Several residents in the audience of about 50 people at the South Shore Cultural Center said the plan would slow down travel times for riders living on the South Side and compromise public safety.
Queen Parker, 74, who lives in the Roseland neighborhood, said buses on the South Side are already slow, particularly the number 34 and 119. “You talk about doubling the bus service, you need to quadruple it,” she said.
The project would close almost 10 miles of track and nine stations from the Cermak-Chinatown stop to 95th Street beginning in May 2013. New steel rails, ties and ballast will be installed and drainage improvements made between the State Street subway portal, which is north of the Cermak-Chinatown station, and the 95th Street terminal at the end of the Red Line, according to the CTA's plan.
“We understand it's going to be an inconvenience for those five months,” CTA Chairman Terry Peterson said. The shutdown is scheduled to start in May 2013.

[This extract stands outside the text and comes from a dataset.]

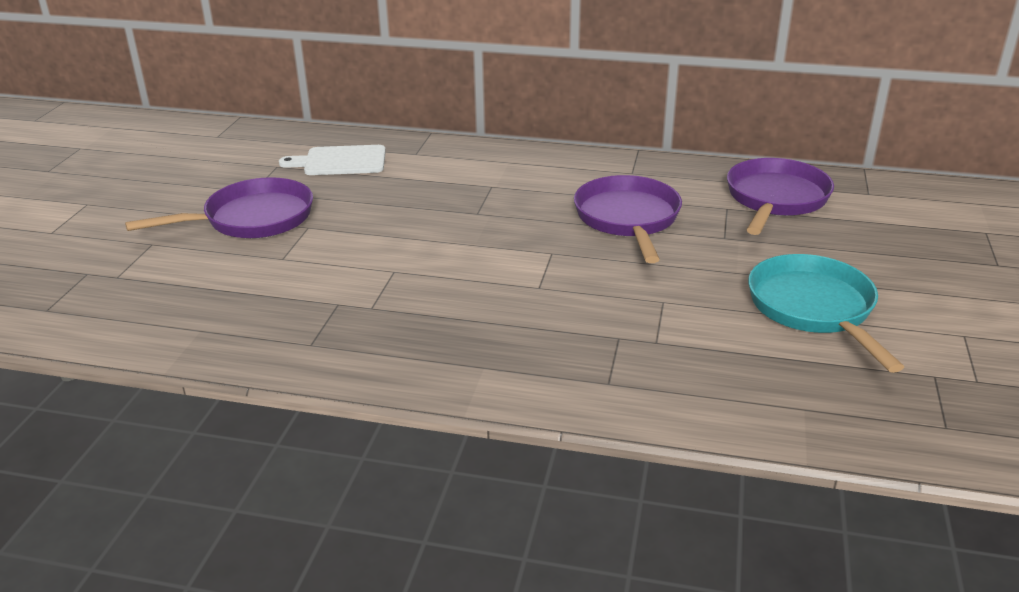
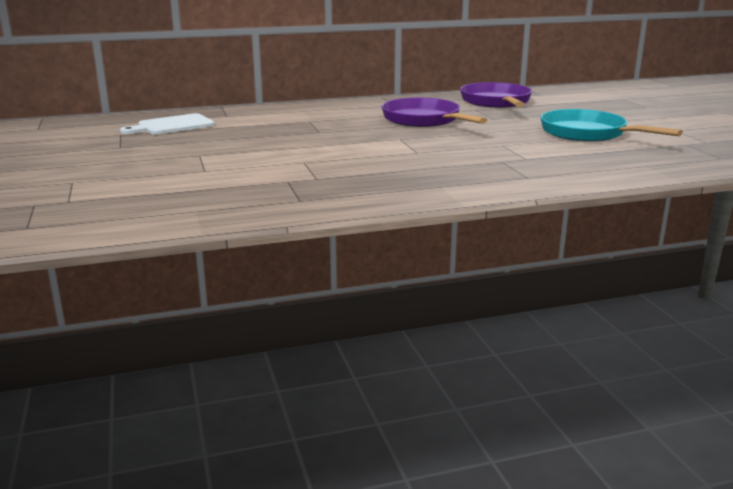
camera: 30 degrees left, 10 degrees down
purple pan [125,177,313,238] -> none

Dorothee Butts, 60, who works at Kennedy-King College near 63rd and Halsted streets, said the shutdown is more than an incovenience. Butts said she is particularly concerned about safety at the intersection near her job.
“Nobody gets off there because it’s a hot spot” for crime, Butts said. “You're talking about increasing bus service but I have heard nothing about safety.”

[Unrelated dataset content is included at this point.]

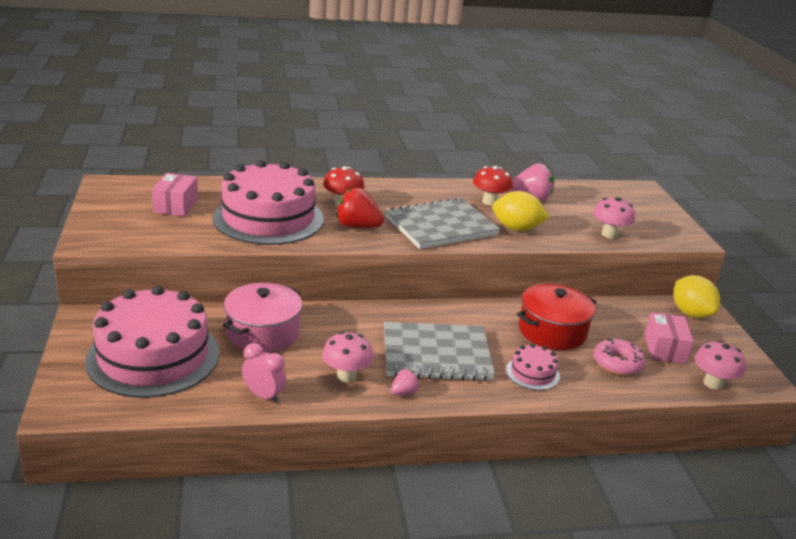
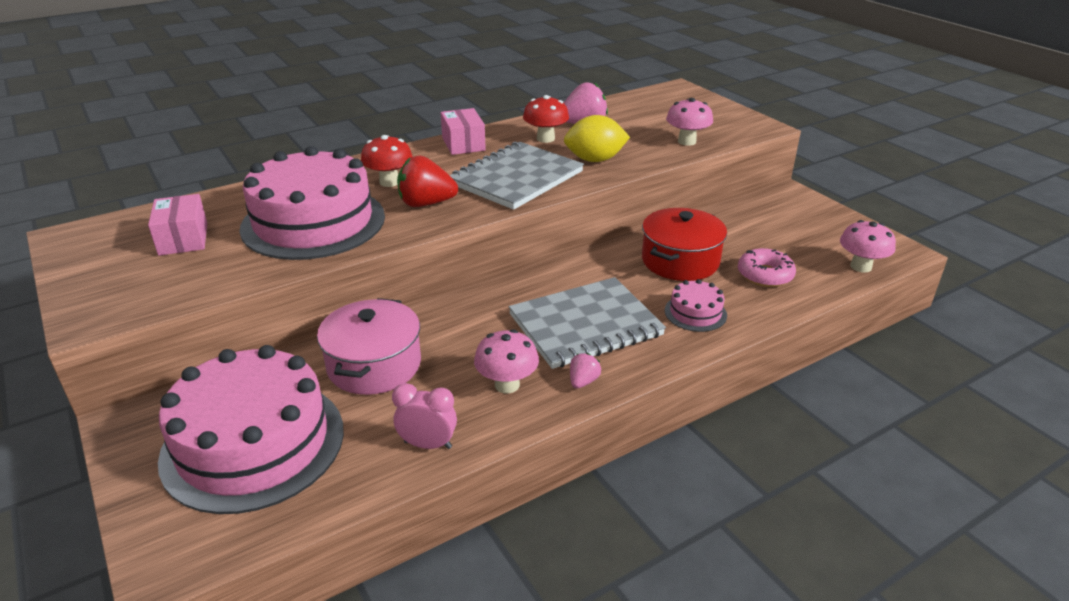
camera: 20 degrees left, 5 degrees up
pink box [645,313,694,364] -> pink box moved to [441,108,486,155]
yellow lemon [673,275,720,318] -> none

Peterson said the agency would look into how to improve public safety there.
Wallace Bradley said he, too, is concerned about public safety for people trying to get to school or work during the shutdown of the Red Line.

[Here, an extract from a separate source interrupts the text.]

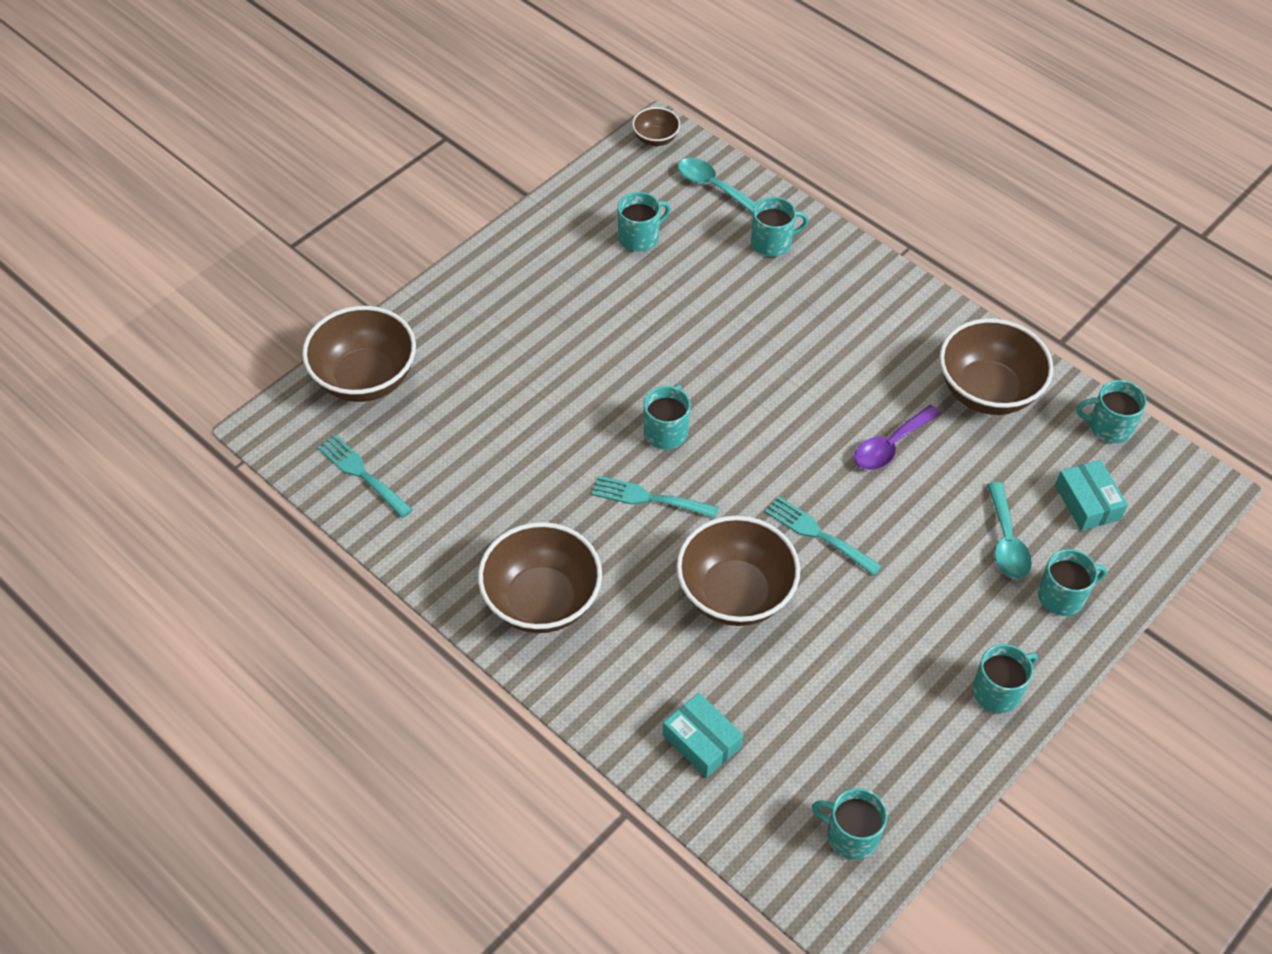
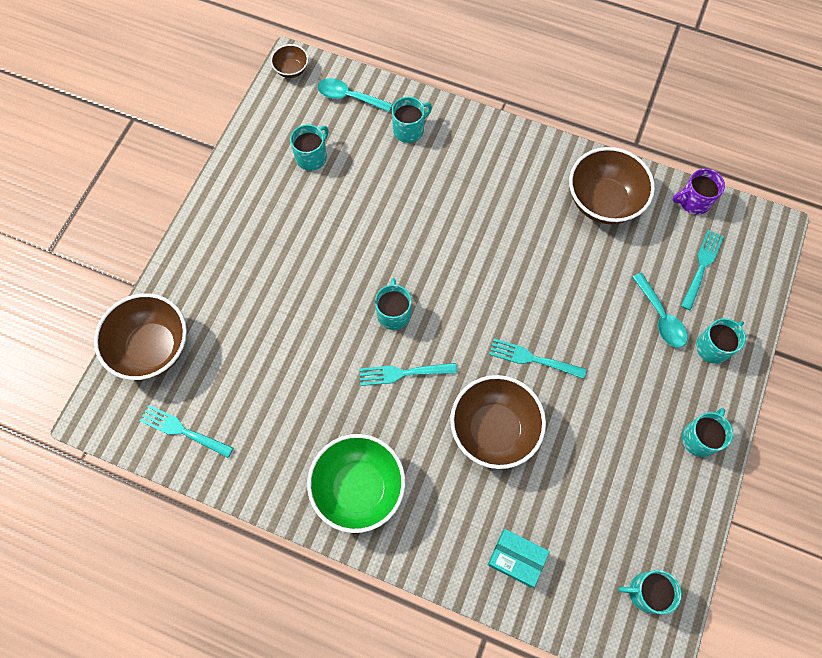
camera: 20 degrees left, 15 degrees up
brown bowl [478,522,602,633] -> green bowl [307,434,405,533]
purple spoon [854,405,941,470] -> none
turquoise box [1055,460,1128,531] -> turquoise fork [681,230,724,310]
turquoise mug [1076,380,1147,443] -> purple mug [673,168,725,215]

Bradley also asked CTA officials why they didn't talk to the community about the shutdown plan earlier.
“I think this administration needs to be considerate of the African American community,” Bradley said. “You're talking about people who ride the train everyday.”
The Dan Ryan branch, which is dominated by straightaways that would permit 55 mph top speeds if the track was in good repair, has the highest percentage of slow zones among all eight CTA rail lines. Slow zones would increase to 60 percent next year if the project were delayed, officials have said.
The shutdown will save money and allow the work to be completed more quickly than if the agency tried to renovate the line during the weekends over four years, CTA officials said at Monday’s meeting.
CTA President Forrest Claypool said the $75 million the agency would save because of the shutdown could be reinvested in the Red Line.
Karen Young, who said she works with the Black United Fund of Illinois, said she hopes the agency will fairly hire and integrate local residents into the agency's workforce.
“I am hoping the CTA will reach out to community based organizations for that,” Young said. “Because it’s coming to out neighborhood, and we would like to be part of the workforce.”
The CTA plans to provide a free shuttle bus that serves riders on Red Line stops between 63rd and 95th streets and expand service on bus routes near surrounding Green Line stations, officials said. Red Line trains will operate around the clock on Green Line tracks between Ashland/63rd and Roosevelt.
The CTA has scheduled a second meeting for 6 p.m. to 8 p.m. Thursday in the gymnasium at Kennedy-King College, 6343 S. Halsted St., Chicago.